Very Rare French Propaganda Poster from the Second World War
Fantastic map of the world, highlighting historical military and explorational successes of French citizens. The map was published by the Vichy French government for French youth during the middle of the Second World War in the then-unoccupied zone of France.
The map seeks to convey a sense of French national identity at a very complicated time in the political situation of France. Marechal Petain and the Vichy Government sought to reestablish French strength by collaborating with the fascist regimes of Europe. The complicated government messaging explained this collaborationism by pushing forward a pro-European, colonial, and anti-British agenda, which it was hoped would help France regain lost power.

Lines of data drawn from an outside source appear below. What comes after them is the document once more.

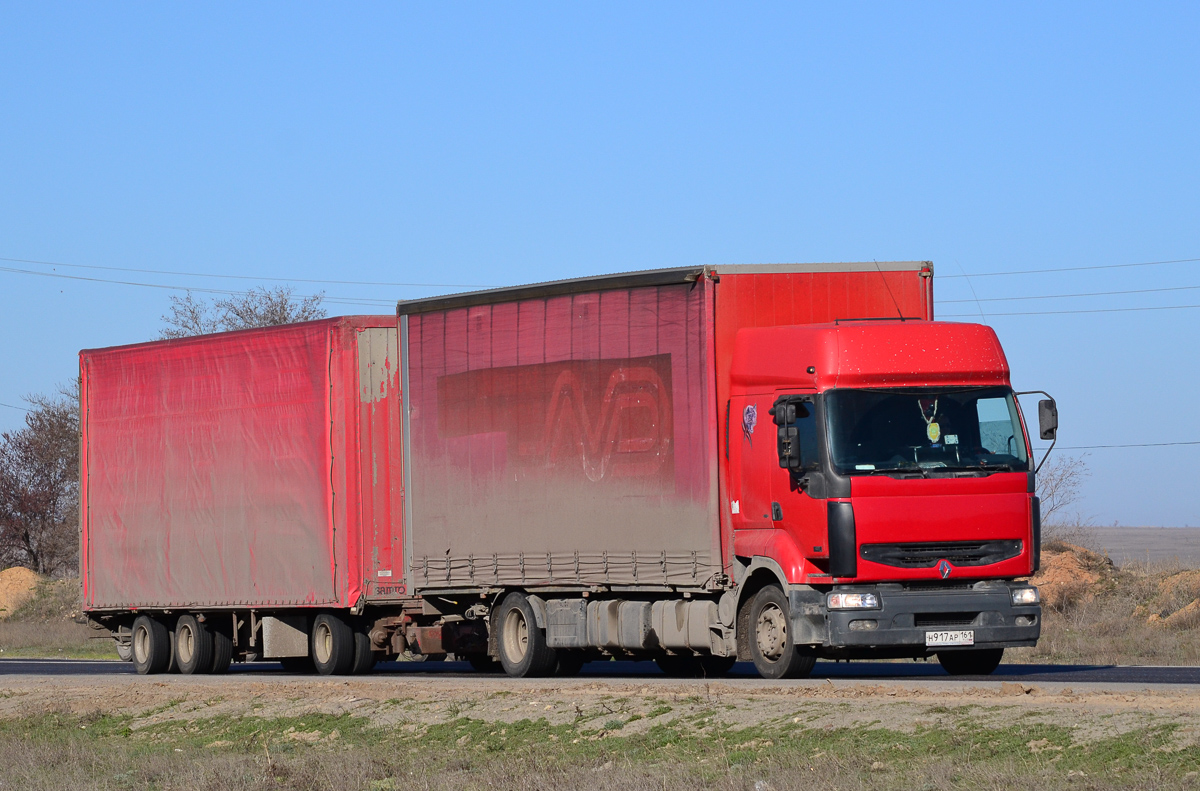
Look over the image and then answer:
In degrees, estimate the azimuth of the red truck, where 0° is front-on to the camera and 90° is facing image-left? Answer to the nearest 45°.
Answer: approximately 315°
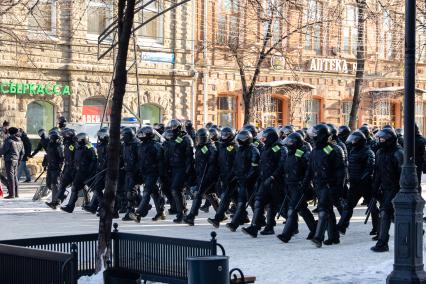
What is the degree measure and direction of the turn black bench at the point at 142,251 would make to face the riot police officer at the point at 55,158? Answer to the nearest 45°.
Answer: approximately 45° to its left

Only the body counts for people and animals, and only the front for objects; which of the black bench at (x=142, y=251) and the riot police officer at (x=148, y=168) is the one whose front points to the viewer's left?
the riot police officer

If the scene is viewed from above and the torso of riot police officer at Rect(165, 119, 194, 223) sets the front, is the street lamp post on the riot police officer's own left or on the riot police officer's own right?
on the riot police officer's own left

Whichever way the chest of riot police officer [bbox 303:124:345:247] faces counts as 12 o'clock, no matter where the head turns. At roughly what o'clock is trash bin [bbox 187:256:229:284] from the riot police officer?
The trash bin is roughly at 11 o'clock from the riot police officer.

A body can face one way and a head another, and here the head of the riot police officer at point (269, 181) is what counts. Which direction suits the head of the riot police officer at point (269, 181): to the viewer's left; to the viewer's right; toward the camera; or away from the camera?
to the viewer's left

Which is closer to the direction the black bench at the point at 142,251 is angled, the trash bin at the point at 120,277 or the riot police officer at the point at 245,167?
the riot police officer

The map depicts dozens of historical events, and names all current French colonies in red, and former French colonies (mostly in the Americas) in grey, and the map is most certainly pro-colonial and anti-British. The death of Montcalm outside Quebec is shown heroically, as he is shown defending the city from the British. The map makes many other sly references to French activity in North America. Curiously, no expansionary activity in the rest of Europe is shown. This can be easily explained by the long history of French-German animosity, a topic that would have been taboo here, as well as the Vichy Government's policies of European unity.
Few twentieth-century references appear on the map, with the notable exception of the 1940 Battle of Dakar, led by British troops against French forces in Senegal. This inclusion shows how the current actions of the French government were simply a continuation of over a thousand years of military exploits, and the map encourages French youth to take up the historical greatness of their country in the current fight against England.
The "Free Zone" in 1942
This map was published in Lyon, then-part of the "Free Zone," or the zone controlled by the Vichy Government. The collaborationists governed land roughly south and east of the German army's furthest advance during the Battle of France and was led by the World War I military hero, Marechal Philippe Petain.

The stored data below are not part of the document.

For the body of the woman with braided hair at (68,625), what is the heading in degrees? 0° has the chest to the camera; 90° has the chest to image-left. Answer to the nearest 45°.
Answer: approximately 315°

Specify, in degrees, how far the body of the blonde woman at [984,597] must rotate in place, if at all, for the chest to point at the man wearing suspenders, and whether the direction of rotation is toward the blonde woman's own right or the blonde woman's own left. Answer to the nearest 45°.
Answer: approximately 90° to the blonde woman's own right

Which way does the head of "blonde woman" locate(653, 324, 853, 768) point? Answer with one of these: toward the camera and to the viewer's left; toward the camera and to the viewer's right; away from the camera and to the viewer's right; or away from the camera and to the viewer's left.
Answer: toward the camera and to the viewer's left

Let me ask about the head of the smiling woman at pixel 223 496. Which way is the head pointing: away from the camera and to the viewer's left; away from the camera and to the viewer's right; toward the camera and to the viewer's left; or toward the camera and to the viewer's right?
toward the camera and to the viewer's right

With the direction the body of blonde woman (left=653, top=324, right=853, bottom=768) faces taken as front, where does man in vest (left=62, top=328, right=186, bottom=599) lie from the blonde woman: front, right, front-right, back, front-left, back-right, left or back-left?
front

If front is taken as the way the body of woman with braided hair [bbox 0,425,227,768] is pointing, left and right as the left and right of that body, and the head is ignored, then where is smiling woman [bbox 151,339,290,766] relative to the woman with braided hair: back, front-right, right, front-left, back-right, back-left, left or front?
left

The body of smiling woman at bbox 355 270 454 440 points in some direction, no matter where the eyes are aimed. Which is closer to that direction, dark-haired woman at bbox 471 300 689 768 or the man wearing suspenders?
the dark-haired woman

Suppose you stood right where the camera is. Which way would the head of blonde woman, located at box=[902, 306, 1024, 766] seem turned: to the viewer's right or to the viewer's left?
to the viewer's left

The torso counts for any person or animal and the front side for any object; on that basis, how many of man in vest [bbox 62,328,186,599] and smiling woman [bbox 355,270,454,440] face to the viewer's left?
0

The Vichy Government sought to reestablish France as a leading world power by realigning their allegiances into a pro-German, anti-Communist, and anti-English alliance. The government's policies were nationalistic and bordering on fascist, and the French propaganda machine tried to support family policies, nationalism, and social Darwinism. The message in the cartouche on the present map reflects the second of these:
"Inheriting such magnificent patrimony and in front of vast horizons, does a young French person have the right to doubt in himself and in the future of France?"

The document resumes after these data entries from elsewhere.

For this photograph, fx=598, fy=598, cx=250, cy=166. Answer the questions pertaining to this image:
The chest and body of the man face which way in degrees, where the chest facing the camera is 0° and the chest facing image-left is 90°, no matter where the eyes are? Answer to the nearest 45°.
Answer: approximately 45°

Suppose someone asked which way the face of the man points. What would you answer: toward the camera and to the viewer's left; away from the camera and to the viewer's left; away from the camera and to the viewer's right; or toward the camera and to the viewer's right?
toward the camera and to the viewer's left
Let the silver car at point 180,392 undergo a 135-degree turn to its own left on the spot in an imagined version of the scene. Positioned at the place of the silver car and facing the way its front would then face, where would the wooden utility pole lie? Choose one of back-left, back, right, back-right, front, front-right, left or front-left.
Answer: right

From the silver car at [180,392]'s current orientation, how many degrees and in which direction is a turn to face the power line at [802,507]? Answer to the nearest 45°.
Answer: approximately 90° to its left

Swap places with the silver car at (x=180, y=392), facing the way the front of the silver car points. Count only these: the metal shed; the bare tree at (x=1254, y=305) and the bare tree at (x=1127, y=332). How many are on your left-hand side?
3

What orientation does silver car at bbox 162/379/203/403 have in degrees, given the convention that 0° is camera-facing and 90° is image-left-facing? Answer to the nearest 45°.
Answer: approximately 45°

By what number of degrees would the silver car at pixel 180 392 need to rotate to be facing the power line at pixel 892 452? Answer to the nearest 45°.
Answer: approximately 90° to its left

1942 would be the final year of any sort of French sovereignty. While the Vichy government persisted until the end of the war, German troops invaded the "Free Zone" in November of 1942 as part of Operation Attila, following the defection of North African French troops. After the invasion, life for French citizens became substantially more difficult, with forced work programs and numerous deportations.
We were only able to trace a single other example of this map, at Washington State University.